Son olarak, Blitz, konut satın almanın oluşturduğu çarpan etkisiyle ekonomik hareketlilikte oluşan artışa dikkat çekiyor. Zira yeni taşınan bireylerin yaptığı alışverişler daha fazla kredi kartı kullanımı ya da daha iyi ücret alan inşaat işleri gibi birçok anlama geliyor.
Kelman’sa gayrimenkul sektörünün oluşturduğu ekonomik etkiye itiraz etmiyor, fakat finansal piyasaların toplumun bir kısmı için çalışırken diğer kısmını dışladığı çalışma biçiminden rahatsız olduğunu bildiriyor.
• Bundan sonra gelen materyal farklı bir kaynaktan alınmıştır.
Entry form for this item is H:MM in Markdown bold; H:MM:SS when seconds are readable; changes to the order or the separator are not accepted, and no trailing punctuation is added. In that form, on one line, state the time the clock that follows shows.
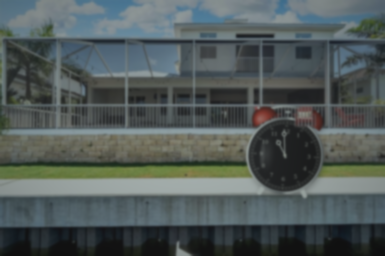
**10:59**
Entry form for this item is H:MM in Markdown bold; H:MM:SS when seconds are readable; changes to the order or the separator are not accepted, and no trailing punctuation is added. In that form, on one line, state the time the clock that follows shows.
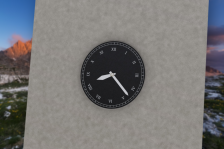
**8:23**
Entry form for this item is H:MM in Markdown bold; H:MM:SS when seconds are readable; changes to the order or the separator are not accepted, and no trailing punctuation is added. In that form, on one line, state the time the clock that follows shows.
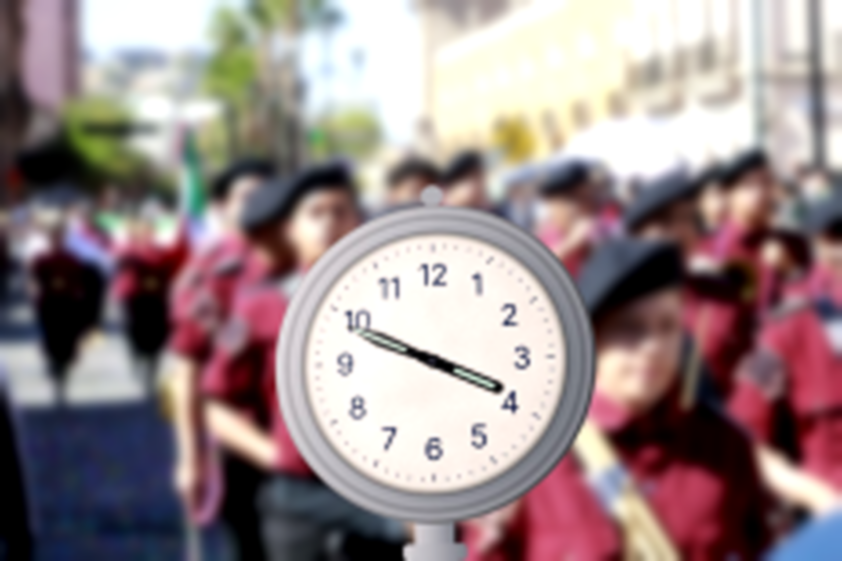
**3:49**
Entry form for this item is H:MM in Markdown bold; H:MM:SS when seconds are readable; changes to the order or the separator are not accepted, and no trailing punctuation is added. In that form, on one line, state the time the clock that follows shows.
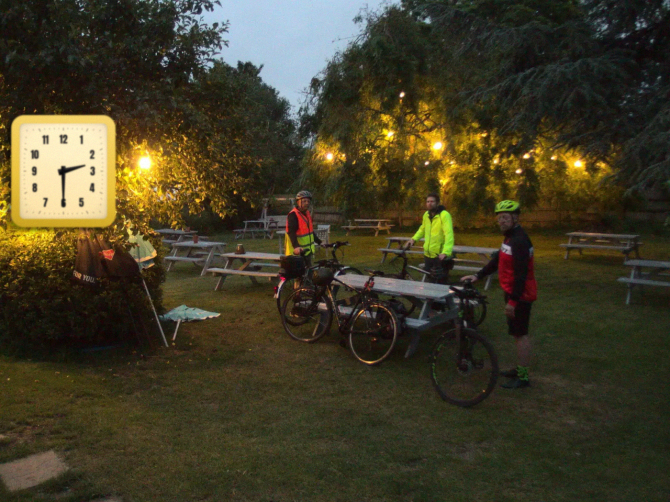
**2:30**
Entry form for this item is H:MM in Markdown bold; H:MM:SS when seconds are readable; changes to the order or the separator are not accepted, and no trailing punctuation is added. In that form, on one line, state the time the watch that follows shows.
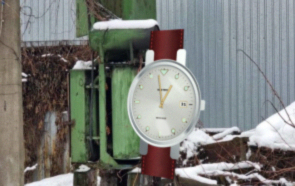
**12:58**
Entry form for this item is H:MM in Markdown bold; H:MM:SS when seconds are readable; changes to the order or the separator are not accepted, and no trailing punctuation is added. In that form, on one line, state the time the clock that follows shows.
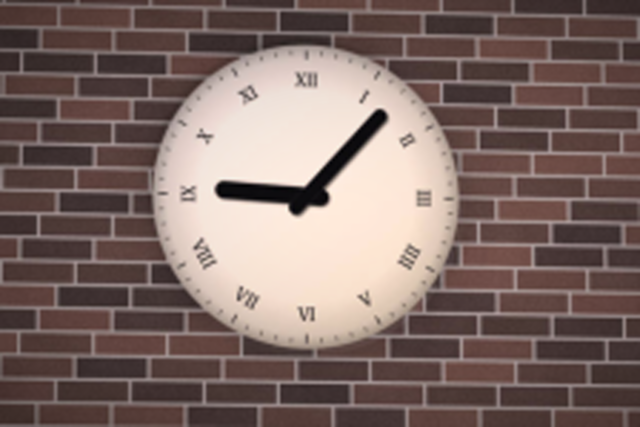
**9:07**
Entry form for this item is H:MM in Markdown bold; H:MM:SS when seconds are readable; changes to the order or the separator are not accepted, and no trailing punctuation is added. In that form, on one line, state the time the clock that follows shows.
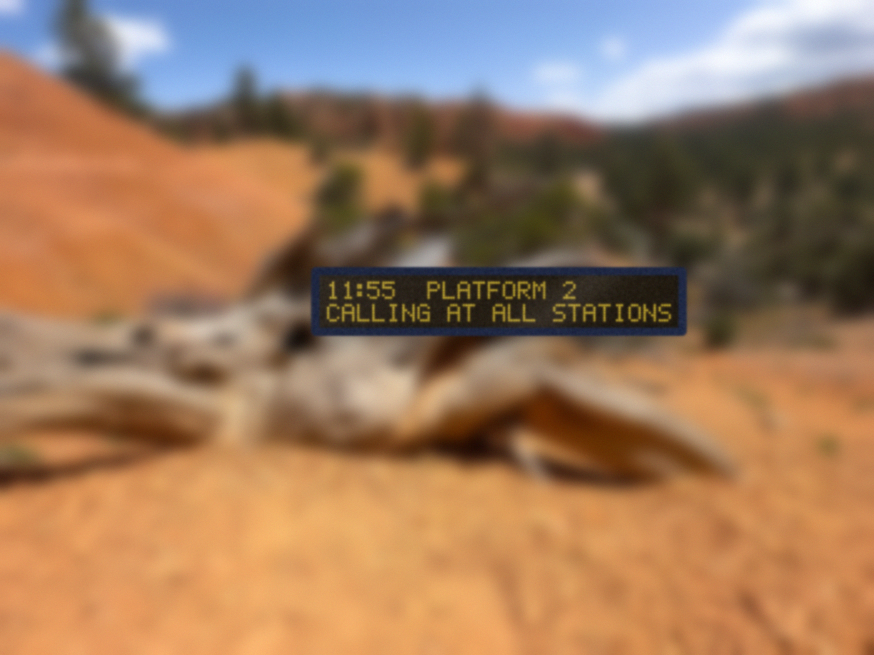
**11:55**
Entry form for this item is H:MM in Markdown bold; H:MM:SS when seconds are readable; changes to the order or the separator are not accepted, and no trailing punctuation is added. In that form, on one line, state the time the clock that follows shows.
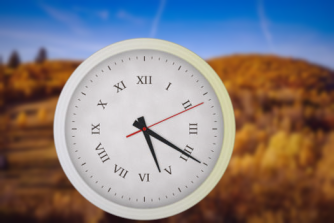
**5:20:11**
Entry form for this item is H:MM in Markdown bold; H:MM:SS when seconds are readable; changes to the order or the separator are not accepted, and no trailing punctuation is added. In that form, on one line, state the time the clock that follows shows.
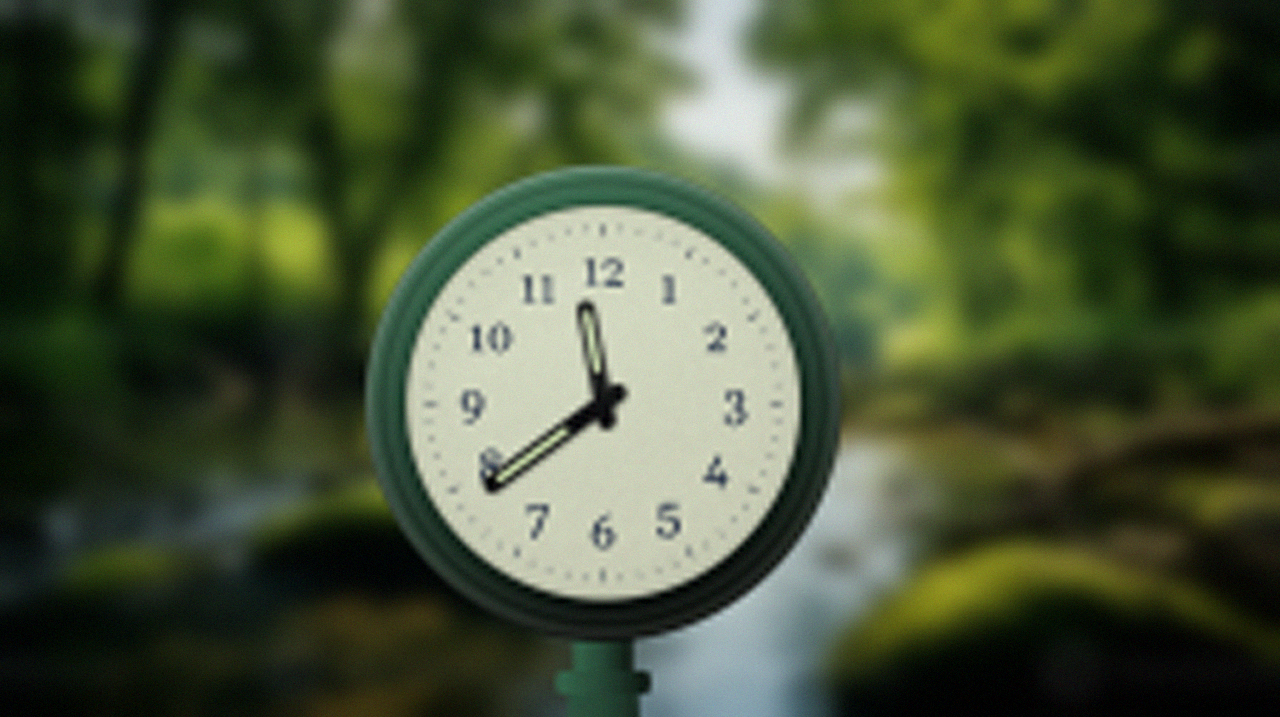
**11:39**
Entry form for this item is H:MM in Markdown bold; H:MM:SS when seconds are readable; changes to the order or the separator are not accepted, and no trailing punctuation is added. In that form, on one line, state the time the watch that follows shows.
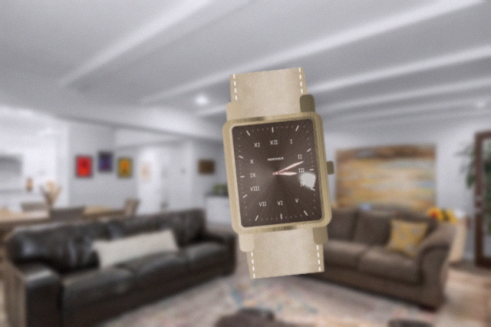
**3:12**
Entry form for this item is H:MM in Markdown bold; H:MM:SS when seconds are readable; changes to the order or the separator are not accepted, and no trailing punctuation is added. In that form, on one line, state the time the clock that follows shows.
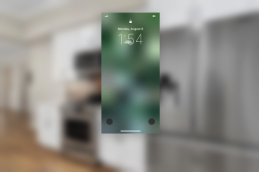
**1:54**
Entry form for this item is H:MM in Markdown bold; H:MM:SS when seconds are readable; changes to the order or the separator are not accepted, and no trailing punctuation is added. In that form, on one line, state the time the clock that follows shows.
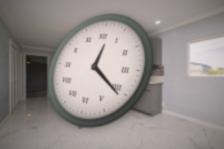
**12:21**
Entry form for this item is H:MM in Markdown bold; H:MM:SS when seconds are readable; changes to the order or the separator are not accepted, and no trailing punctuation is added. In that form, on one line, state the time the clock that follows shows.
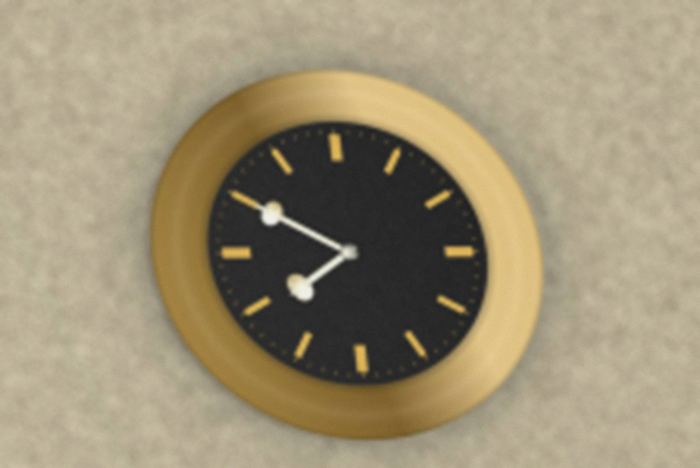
**7:50**
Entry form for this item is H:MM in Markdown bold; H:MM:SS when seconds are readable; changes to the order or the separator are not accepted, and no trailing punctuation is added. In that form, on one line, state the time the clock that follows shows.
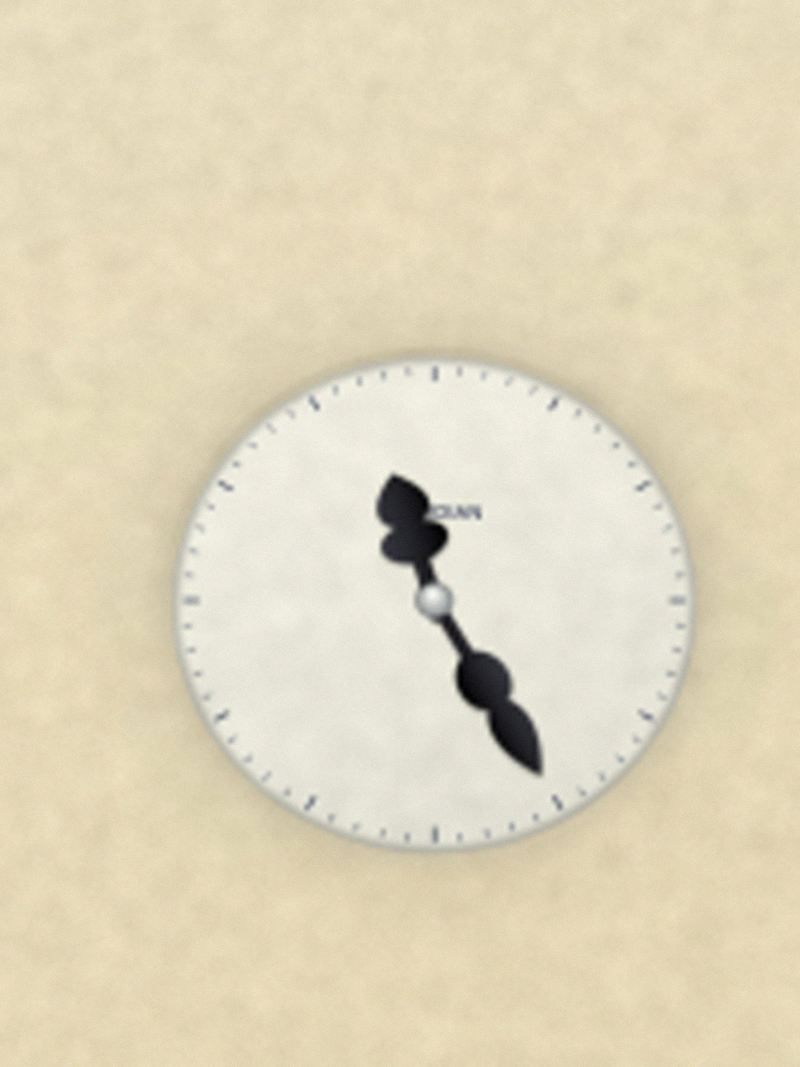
**11:25**
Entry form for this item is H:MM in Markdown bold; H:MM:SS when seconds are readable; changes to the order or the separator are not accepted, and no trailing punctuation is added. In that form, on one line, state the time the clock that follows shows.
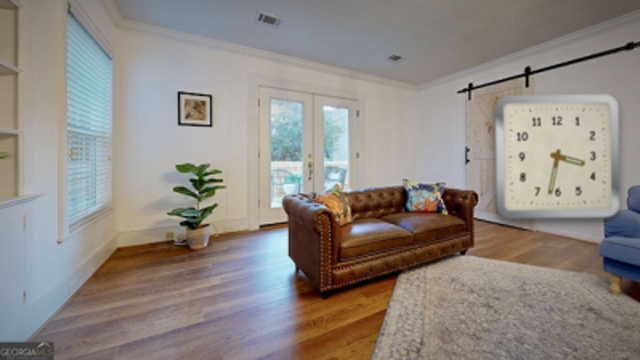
**3:32**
Gayrimenkul uzmanı, “Mart 2020 tam bir felaketti. Kredi piyasaları kapanarak ABD ekonomisini tehdit etmek üzereydi ve sisteme büyük miktarda teşvik sunuldu, ancak Amerika'nın sadece yarısı buna erişebiliyordu. İşçi sınıfının krediye erişim kabiliyetinde önemli bir değişim görülse de imkanları iyi olan insanlar beklemedikleri bir destek aldı. Karşılığında hisse senedi olarak para aldığınız mesleklerde çok fazla yükseliş görüyoruz ve finansal ve ekonomik göstergelerimiz bunun hesabını bile yapamıyor. Ev sattığımız insanlar maaşlarını değil portföylerini kullanıyorlar” açıklamasında bulundu.
Kelman röportajının sonunda, “Eskiden bir ev satın almayı karşılayabilmek için sıkı çalışmak yeterliydi. Bence bu gelecekte değişecek. Bu köklü bir dönüşüm süreci” şeklinde konuştu.